当院はエキゾチックアニマルの症例が多い動物病院です。

そのため、腫瘍を切除したり、病的な臓器を摘出したりするのは仕事の一つです。

「ウサギの病的な子宮を摘出」

「モルモットのヒフ腫瘤を摘出」

「トカゲモドキの病的卵巣を摘出」

などが具体例となります。

そして、手術が終わった後には病的な腫瘤や臓器が手元に残るのですが、これらは診断のため「病理検査」に提出します。

よく、飼い主さんに「このできものは悪性でしょうか?」と聞かれます。即答は出来なくて、手術が終わって1~2週間後に病理医の先生から診断が出ます。

石川が飼っていた陸ガメの病理診断です。
待合室で公開中です。

病気になった細胞を顕微鏡で観察し、特殊な染色方法を駆使して病気の真相に迫る作業です。病気の原因を特定し、診断を確定するのに欠かせない仕事です。

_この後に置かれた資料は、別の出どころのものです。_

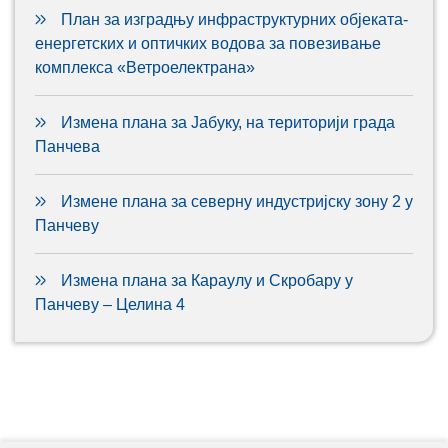
План за изградњу инфраструктурних објеката-
енергетских и оптичких водова за повезивање
комплекса «Ветроелектрана»
Измена плана за Јабуку, на територији града
Панчева
Измене плана за северну индустријску зону 2 у
Панчеву
Измена плана за Караулу и Скробару у
Панчеву – Целина 4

病理検査は膨大な知識と経験が必要です。普通の町の獣医師では難しく、獣医師の中でも病理検査に精通した専門家が行う仕事です。飼い主さんと会う事がない専門的な獣医師さんです。

特に我々のジャンルである

「エキゾチックアニマルの病理診断」

に強い病理医は非常に貴重です。

腫瘍の摘出は「手術をする獣医師」と「病理診断をする獣医師」の共同作業です。依頼を頂く飼い主さんにはこの価値が伝わりずらいと思いますが、少しでもお伝えしたく書いた次第です。

飼い主さんにはA4の紙1枚で病理診断書をお渡ししますが、その紙には多くの情報が含まれているのです。

ぜひ、お渡しした病理診断の紙はなくさずに大切に保管して頂きたいです。